:: Given data
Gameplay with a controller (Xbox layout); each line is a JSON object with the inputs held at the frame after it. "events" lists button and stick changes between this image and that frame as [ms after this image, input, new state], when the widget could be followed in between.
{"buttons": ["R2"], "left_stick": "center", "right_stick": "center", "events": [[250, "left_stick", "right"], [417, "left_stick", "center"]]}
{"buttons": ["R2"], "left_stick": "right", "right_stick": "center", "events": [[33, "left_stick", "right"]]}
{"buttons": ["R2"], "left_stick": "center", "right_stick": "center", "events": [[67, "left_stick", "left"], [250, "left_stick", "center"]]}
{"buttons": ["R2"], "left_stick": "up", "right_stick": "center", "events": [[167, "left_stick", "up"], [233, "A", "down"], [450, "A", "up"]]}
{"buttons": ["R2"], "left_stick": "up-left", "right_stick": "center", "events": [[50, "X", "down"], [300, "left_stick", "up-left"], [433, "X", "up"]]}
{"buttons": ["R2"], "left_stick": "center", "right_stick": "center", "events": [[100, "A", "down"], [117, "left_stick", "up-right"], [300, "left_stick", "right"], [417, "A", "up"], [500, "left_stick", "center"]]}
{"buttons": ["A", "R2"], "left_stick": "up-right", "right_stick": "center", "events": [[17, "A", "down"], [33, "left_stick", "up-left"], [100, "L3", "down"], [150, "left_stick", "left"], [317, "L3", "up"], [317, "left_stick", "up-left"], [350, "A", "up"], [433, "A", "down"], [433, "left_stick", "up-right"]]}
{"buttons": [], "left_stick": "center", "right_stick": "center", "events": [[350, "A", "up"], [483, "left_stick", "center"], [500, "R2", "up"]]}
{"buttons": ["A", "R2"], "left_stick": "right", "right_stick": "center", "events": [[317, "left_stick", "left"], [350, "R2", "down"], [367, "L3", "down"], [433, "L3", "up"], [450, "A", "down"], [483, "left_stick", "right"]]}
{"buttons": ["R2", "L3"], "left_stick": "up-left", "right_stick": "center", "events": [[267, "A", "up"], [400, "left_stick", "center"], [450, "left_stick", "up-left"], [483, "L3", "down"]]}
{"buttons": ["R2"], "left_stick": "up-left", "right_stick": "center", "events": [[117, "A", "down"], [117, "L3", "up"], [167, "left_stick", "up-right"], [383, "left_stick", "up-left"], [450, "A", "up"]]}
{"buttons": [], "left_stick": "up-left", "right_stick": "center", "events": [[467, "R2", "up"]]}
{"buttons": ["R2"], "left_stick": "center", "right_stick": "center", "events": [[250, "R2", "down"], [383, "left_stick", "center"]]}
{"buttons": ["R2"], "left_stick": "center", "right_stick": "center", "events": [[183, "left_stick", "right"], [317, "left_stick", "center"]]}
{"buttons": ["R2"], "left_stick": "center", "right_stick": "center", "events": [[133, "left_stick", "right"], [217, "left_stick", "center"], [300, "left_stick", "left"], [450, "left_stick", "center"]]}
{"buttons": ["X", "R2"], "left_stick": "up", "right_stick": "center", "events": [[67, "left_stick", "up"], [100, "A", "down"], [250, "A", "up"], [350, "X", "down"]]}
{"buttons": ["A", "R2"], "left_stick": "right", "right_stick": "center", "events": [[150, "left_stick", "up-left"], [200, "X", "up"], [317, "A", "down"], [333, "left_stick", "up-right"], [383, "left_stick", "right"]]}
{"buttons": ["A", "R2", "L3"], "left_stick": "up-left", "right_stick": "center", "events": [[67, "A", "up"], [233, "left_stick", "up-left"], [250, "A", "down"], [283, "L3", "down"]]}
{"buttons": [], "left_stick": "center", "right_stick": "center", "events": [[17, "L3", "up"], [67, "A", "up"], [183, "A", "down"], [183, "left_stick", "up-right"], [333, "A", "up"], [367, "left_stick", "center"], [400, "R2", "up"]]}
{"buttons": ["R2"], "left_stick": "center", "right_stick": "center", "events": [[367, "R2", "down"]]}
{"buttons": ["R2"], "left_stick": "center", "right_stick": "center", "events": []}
::::
### Task description
The complete listing, from first line to last, should be copied verbatim.

### Response area
Gameplay with a controller (Xbox layout); each line is a JSON object with the inputs held at the frame after it. "events" lists button and stick changes between this image and that frame as [ms after this image, input, new state], when the widget could be followed in between.
{"buttons": ["R2"], "left_stick": "center", "right_stick": "center", "events": [[250, "left_stick", "right"], [417, "left_stick", "center"]]}
{"buttons": ["R2"], "left_stick": "right", "right_stick": "center", "events": [[33, "left_stick", "right"]]}
{"buttons": ["R2"], "left_stick": "center", "right_stick": "center", "events": [[67, "left_stick", "left"], [250, "left_stick", "center"]]}
{"buttons": ["R2"], "left_stick": "up", "right_stick": "center", "events": [[167, "left_stick", "up"], [233, "A", "down"], [450, "A", "up"]]}
{"buttons": ["R2"], "left_stick": "up-left", "right_stick": "center", "events": [[50, "X", "down"], [300, "left_stick", "up-left"], [433, "X", "up"]]}
{"buttons": ["R2"], "left_stick": "center", "right_stick": "center", "events": [[100, "A", "down"], [117, "left_stick", "up-right"], [300, "left_stick", "right"], [417, "A", "up"], [500, "left_stick", "center"]]}
{"buttons": ["A", "R2"], "left_stick": "up-right", "right_stick": "center", "events": [[17, "A", "down"], [33, "left_stick", "up-left"], [100, "L3", "down"], [150, "left_stick", "left"], [317, "L3", "up"], [317, "left_stick", "up-left"], [350, "A", "up"], [433, "A", "down"], [433, "left_stick", "up-right"]]}
{"buttons": [], "left_stick": "center", "right_stick": "center", "events": [[350, "A", "up"], [483, "left_stick", "center"], [500, "R2", "up"]]}
{"buttons": ["A", "R2"], "left_stick": "right", "right_stick": "center", "events": [[317, "left_stick", "left"], [350, "R2", "down"], [367, "L3", "down"], [433, "L3", "up"], [450, "A", "down"], [483, "left_stick", "right"]]}
{"buttons": ["R2", "L3"], "left_stick": "up-left", "right_stick": "center", "events": [[267, "A", "up"], [400, "left_stick", "center"], [450, "left_stick", "up-left"], [483, "L3", "down"]]}
{"buttons": ["R2"], "left_stick": "up-left", "right_stick": "center", "events": [[117, "A", "down"], [117, "L3", "up"], [167, "left_stick", "up-right"], [383, "left_stick", "up-left"], [450, "A", "up"]]}
{"buttons": [], "left_stick": "up-left", "right_stick": "center", "events": [[467, "R2", "up"]]}
{"buttons": ["R2"], "left_stick": "center", "right_stick": "center", "events": [[250, "R2", "down"], [383, "left_stick", "center"]]}
{"buttons": ["R2"], "left_stick": "center", "right_stick": "center", "events": [[183, "left_stick", "right"], [317, "left_stick", "center"]]}
{"buttons": ["R2"], "left_stick": "center", "right_stick": "center", "events": [[133, "left_stick", "right"], [217, "left_stick", "center"], [300, "left_stick", "left"], [450, "left_stick", "center"]]}
{"buttons": ["X", "R2"], "left_stick": "up", "right_stick": "center", "events": [[67, "left_stick", "up"], [100, "A", "down"], [250, "A", "up"], [350, "X", "down"]]}
{"buttons": ["A", "R2"], "left_stick": "right", "right_stick": "center", "events": [[150, "left_stick", "up-left"], [200, "X", "up"], [317, "A", "down"], [333, "left_stick", "up-right"], [383, "left_stick", "right"]]}
{"buttons": ["A", "R2", "L3"], "left_stick": "up-left", "right_stick": "center", "events": [[67, "A", "up"], [233, "left_stick", "up-left"], [250, "A", "down"], [283, "L3", "down"]]}
{"buttons": [], "left_stick": "center", "right_stick": "center", "events": [[17, "L3", "up"], [67, "A", "up"], [183, "A", "down"], [183, "left_stick", "up-right"], [333, "A", "up"], [367, "left_stick", "center"], [400, "R2", "up"]]}
{"buttons": ["R2"], "left_stick": "center", "right_stick": "center", "events": [[367, "R2", "down"]]}
{"buttons": ["R2"], "left_stick": "center", "right_stick": "center", "events": []}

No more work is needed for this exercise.